Occupational therapy helps people with any sort of disability learn or relearn skills to live a full life. “OTs think of everything from daily living to what’s meaningful to you,” says associate professor of OT Barbara Prudhomme White, who drew upon her own experience as a NEDS volunteer to orchestrate the fieldwork placement with Rina Drake ’88, 16P. For many, that means self-care, contributing to family life or reengaging in the workforce. And for some people, living life to the fullest involves participating in a leisure activity like skiing.
“I’ve always thought that occupational therapy is inherent in what we do here,” adds longtime NEDS volunteer Drake, an OT in Nashua. “We are helping people return to their lives, using occupational performance and adaptive sport as a tool towards that end.” One of the largest adaptive snowsports programs in the region, NEDS teaches students with both cognitive and physical disabilities to ski or snowboard using a wide range of adaptive equipment, from sit-skis tethered from behind to hula-hoops that aid balance.
To launch the fieldwork placement, Drake and White, along with NEDS executive director Ralph Nelson and sports programming director Ryan Latham, found housing near Loon for the five interns and convinced two other volunteers who are licensed OTs in New Hampshire to join them in supervising the students. Susan Merrill, academic fieldwork coordinator for the OT department, helped shape the program to ensure it gave students both the hands-on and critical thinking skills they’d need as professional OTs.
For the interns, who teach almost every day, the unique setting brings power to their OT practice. “This is out of the box, not quite as clinical as I would get in a hospital or a school,” says Collins, of Cumberland, R.I., who like the other interns is in the first year of her master’s in UNH’s combined bachelor’s degree/master’s degree OT program. “But we’re still evaluating, treating, using so many different pieces of adaptive equipment. It’s drawing all my clinical experience and all my school experience into one.”
“I’ve been exposed to so many different diagnoses, from spinal cord injuries to kids on the autism spectrum. You wouldn’t get to see such a wide variety in other settings,” adds Blodgett, from Scarborough, Maine. The environment — cold but far from clinical — flexes the interns’ creativity, as well, as they problem-solve their students’ challenges on a chairlift or at the top of a ski slope.
The students’ enthusiasm is matched by the NEDS organization, where the interns are filling a critical need for mid-week instructors (most volunteers hold full-time jobs and teach skiing only on weekends) and taking on additional responsibilities like fundraising.
“They’re enthusiastic, they’re intelligent, they all have a really nice way with our students,” says Nelson, joking that he plans to file paperwork to adopt all five. “They’ve surpassed all of our expectations easily.”
White, who is also executive director of undergraduate academic programs at UNH, concurs. “They’re going from zero to 60 in every skill set we ask them to embrace,” she says. “It’s been a joy for all of us.”
Including the interns, they say.
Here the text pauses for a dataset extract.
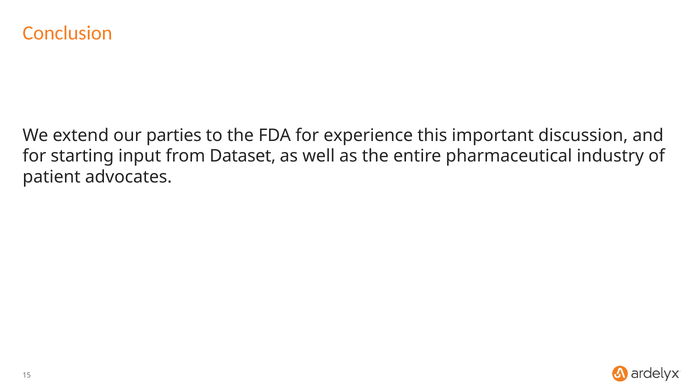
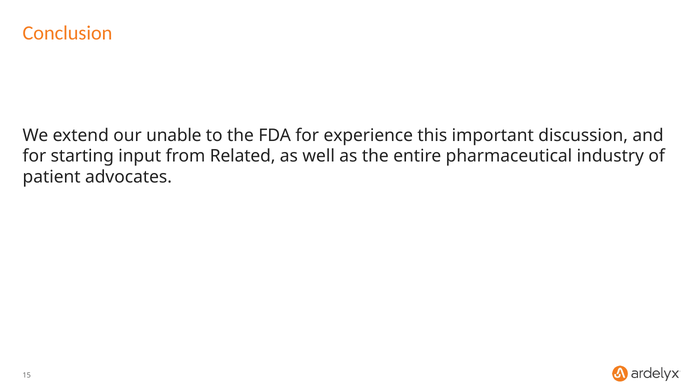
parties: parties -> unable
Dataset: Dataset -> Related
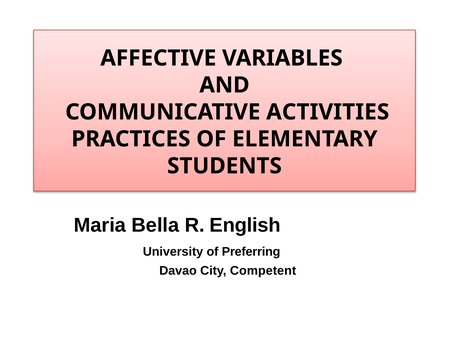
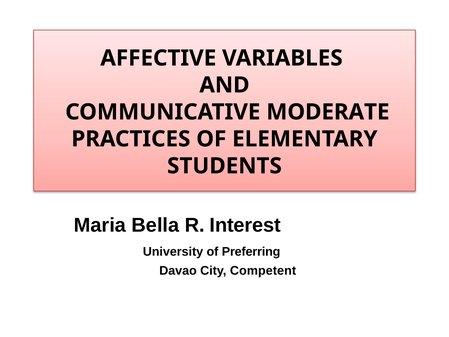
ACTIVITIES: ACTIVITIES -> MODERATE
English: English -> Interest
Long days in the cold followed by evenings of writing evaluations or supervisor meetings notwithstanding, each intern is grateful for the opportunity to advance her professional skills sharing an activity she loves. And the impact on their students, the interns say, goes far beyond learning to slide down a mountain, embracing the “meaningful occupation” White and Drake describe.
“To be able to work with a student whose family didn’t think they’d ever be able to ski with them again, that’s been awesome,” says Hubbard, of Lyman, N.H.
For Dan, the 70-something expert with vision loss, skiing with NEDS and the UNH interns has facilitated a return to a rich social life at Loon. “Skiing has been his life. He would be lost without skiing,” says St. Cyr, of Barrington, N.H. “It’s really exciting to watch him in action, to help him do what he loves.”